Setelah kejadian tersebut, yaitu Roselin yang membuat Lukas serta Casey dan Kipli masuk BK kini keempatnya telah ada di dalam ruang BK.

Pak Petran, selaku guru BK yang bertugas untuk menangani hal tersebut duduk di kursinya seraya bersedekap tangan. Ia menatap tenang keempat murid yang hanya duduk diam termenung-kecuali siswi yang masih sesenggukan karena menangis tadi, yaitu Roselin.

Mereka semua sedang menunggu para wali murid untuk datang ke sekolah atas panggilan langsung dari sekolah sendiri. Pak Petran melirik arloji yang melingkar di pergelangan tangan kirinya.

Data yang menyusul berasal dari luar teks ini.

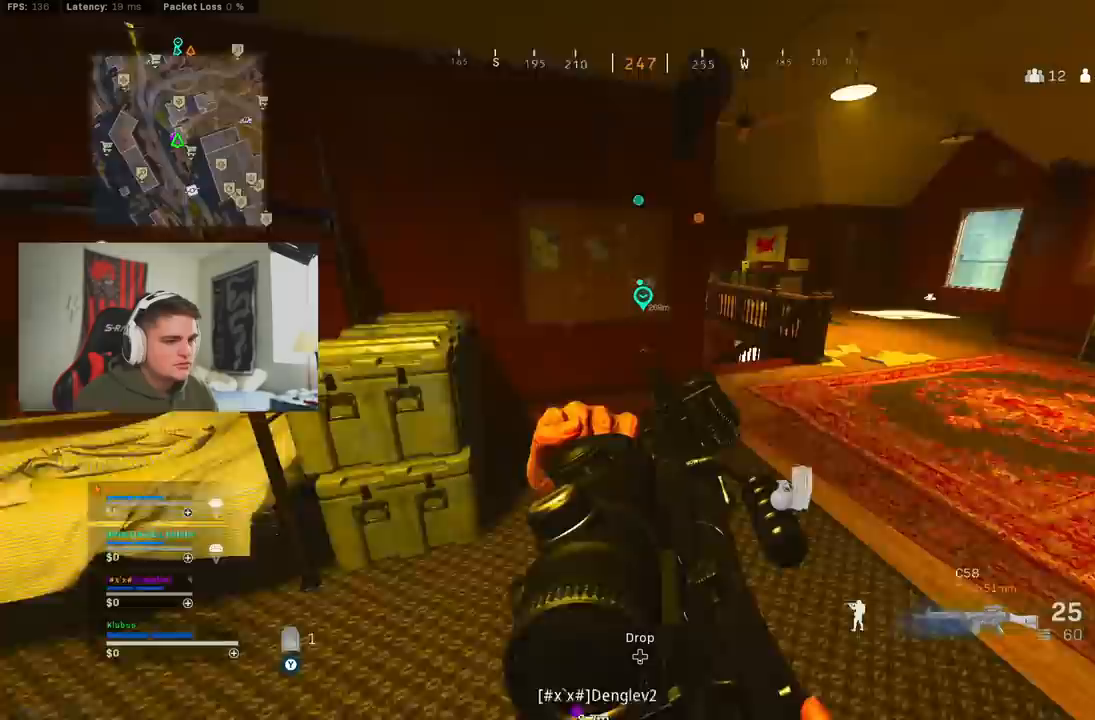
{"dt_ms": 500, "buttons": [], "left_stick": "up", "right_stick": "left", "button_events": [[67, "L3", "down"], [100, "Y", "down"], [217, "L3", "up"], [283, "Y", "up"]]}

Sudah berapa lama ini? Wali-wali keempatnya tidak kunjung menampakkan batang hidung mereka sampai sekarang. Pak Petran menghela nafas pelan, ia menumpukkan kedua tangannya ke atas meja kaca hitam dihadapannya. Papan nama berdiri di sana.

"Jadi, ada yang perlu di jelaskan?" Suaranya agak menusuk memang. Kedua mata Roselin tiba-tiba berkaca-kaca, ia mulai berbicara diselingi oleh isakan kecil.

"K-kak Lukas ngedorong Selin pak...." Roselin mulai terisak. Pak Petran nampak tertekan, siswi yang satu ini benar-benar sangat suka menangis sekalipun di hadapannya ada guru.

"Ada pembelaan?" tanya Pak Petran di tujukan oleh Lukas yang memasang air muka tidak terima atas penjelasan Roselin tadi, siswa yang satu itu mengepalkan telapak tangannya di atas paha.

"Saya nggak ngedorong dia pak," bela diri Lukas. Kipli di samping kiri mengangguk setuju, ia juga ikut membela Lukas.

"Memang benar pak, Lukas sama sekali enggak ngedorong Roselin, dia jatuh sendiri," bela Kipli mantap.

"Kami berdua adalah saksinya pak," Casey dengan berani ikut membela, ia menatap lurus Pak Petran.

Pak Petran tidak menyahut. Guru BK itu hanya duduk dan menyenderkan punggungnya ke kursi, tangannya ia sedekapkan lagi. Ketiganya memang nampak tidak berbohong. Air mukanya benar-benar meyakinkan.

Setelah beberapa detik kemudian pintu di ketuk pelan dari luar. Pak Petran mempersilahkan masuk, para wali murid di hadapannya sudah tiba sekarang ini.

Devano yang memakai setelan jas, ibu Casey, serta ibu Kipli. Ketiganya masuk secara bersamaan. Devano langsung menghampiri Roselin. Ia menjejerkan tingginya dengan sang putri kesayangannya.

"Selin."

Roselin memeluk Devano. Ia terisak, "Papa... Hiks...."

Devano marah. Dirinya ingin sekali memukul anak cacat tidak tahu diri yang sekarang ini memasang air muka tidak bersalah di dekatnya itu. Tapi, citra dirinya masih harus di agung-agungkan di sekolah ini. Membuat dirinya hanya bisa menggeram rendah seraya menatap tajam ke arah Lukas.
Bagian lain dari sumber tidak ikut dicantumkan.